● **Data in this exercise**
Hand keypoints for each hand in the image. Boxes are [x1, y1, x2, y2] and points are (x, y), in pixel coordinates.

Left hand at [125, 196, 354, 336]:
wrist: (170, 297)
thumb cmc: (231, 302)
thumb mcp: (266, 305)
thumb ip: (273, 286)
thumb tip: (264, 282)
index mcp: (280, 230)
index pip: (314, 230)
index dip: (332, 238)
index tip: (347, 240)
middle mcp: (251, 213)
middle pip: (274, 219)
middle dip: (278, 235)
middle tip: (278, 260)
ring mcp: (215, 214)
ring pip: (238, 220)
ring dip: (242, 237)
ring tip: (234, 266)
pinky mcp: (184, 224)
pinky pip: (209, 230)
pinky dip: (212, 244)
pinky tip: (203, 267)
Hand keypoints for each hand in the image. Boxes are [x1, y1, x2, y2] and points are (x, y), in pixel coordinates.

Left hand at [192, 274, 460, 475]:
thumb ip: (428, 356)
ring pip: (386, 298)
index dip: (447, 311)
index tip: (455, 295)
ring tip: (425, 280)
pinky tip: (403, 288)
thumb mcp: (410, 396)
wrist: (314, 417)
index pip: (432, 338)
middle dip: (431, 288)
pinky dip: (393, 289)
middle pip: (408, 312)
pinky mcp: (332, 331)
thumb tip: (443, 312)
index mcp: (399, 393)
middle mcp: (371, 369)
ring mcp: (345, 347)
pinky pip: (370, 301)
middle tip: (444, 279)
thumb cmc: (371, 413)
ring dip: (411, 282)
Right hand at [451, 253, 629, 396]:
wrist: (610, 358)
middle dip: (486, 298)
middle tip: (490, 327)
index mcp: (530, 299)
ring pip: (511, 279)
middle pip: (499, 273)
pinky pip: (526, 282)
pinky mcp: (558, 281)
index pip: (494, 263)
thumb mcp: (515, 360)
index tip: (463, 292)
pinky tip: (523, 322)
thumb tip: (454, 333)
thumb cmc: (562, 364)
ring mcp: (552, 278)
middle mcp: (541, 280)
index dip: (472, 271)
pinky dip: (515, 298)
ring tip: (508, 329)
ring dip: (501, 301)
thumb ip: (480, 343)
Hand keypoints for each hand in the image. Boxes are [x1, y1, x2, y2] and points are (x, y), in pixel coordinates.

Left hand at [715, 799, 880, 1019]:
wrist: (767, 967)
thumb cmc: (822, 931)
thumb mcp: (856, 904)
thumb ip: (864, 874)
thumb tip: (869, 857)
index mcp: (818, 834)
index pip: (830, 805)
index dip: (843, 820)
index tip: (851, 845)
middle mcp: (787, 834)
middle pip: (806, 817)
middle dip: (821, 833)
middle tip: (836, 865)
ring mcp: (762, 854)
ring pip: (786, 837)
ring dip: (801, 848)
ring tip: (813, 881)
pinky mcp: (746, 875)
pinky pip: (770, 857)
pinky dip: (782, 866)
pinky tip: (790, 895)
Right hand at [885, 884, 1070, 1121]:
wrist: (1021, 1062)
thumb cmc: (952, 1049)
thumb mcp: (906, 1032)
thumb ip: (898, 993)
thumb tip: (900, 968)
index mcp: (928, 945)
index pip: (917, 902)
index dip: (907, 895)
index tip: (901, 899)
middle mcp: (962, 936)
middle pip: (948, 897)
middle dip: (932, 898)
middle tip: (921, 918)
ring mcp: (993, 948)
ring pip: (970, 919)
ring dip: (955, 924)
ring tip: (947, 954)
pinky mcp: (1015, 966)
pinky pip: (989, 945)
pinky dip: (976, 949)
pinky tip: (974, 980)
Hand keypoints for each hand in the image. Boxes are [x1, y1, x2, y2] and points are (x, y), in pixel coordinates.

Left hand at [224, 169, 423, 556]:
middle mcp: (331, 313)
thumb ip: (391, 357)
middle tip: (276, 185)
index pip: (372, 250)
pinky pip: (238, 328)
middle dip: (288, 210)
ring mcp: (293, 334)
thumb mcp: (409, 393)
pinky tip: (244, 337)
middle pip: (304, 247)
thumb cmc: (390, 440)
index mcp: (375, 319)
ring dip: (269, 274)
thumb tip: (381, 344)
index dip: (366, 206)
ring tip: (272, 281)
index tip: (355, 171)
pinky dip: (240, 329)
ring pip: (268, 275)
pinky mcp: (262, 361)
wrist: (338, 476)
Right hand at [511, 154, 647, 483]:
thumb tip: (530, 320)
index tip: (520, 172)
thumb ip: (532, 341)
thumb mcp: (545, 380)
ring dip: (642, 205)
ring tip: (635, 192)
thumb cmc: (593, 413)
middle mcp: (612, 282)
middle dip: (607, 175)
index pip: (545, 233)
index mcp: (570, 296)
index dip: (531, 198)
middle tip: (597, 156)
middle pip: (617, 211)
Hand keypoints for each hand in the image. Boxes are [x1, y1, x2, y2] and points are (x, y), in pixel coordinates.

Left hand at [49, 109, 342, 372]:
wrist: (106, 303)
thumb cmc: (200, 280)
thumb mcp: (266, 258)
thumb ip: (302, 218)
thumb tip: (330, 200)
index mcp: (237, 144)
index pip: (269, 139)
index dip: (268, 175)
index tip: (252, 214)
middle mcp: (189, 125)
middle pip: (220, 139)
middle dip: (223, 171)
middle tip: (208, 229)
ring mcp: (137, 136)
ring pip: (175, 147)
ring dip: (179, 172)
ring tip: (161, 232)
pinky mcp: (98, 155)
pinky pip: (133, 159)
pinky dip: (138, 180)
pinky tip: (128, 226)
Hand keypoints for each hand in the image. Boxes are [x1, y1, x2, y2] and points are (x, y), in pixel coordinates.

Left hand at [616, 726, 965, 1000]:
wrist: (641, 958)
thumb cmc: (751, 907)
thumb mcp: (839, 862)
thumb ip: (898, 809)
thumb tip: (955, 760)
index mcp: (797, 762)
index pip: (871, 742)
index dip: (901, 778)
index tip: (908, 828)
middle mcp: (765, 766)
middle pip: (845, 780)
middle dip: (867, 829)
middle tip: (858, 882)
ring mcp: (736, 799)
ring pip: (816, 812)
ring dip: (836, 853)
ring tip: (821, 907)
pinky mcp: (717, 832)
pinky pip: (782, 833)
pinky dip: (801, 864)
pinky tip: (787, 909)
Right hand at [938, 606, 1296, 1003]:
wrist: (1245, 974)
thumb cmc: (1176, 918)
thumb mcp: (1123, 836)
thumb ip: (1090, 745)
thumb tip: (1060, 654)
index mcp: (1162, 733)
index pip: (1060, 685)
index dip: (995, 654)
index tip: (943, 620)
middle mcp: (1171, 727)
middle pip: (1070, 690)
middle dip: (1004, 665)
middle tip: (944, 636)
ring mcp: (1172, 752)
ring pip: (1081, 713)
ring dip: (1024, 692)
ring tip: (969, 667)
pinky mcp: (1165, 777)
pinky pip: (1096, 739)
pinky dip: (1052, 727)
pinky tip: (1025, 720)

● **Problem description**
Your task is to gather all lines from the entries above that hold the word "Left".

● **Result below**
Left hand at [125, 196, 354, 336]:
Left hand at [192, 274, 460, 475]:
Left hand at [715, 799, 880, 1019]:
Left hand at [224, 169, 423, 556]:
Left hand at [49, 109, 342, 372]:
Left hand at [616, 726, 965, 1000]:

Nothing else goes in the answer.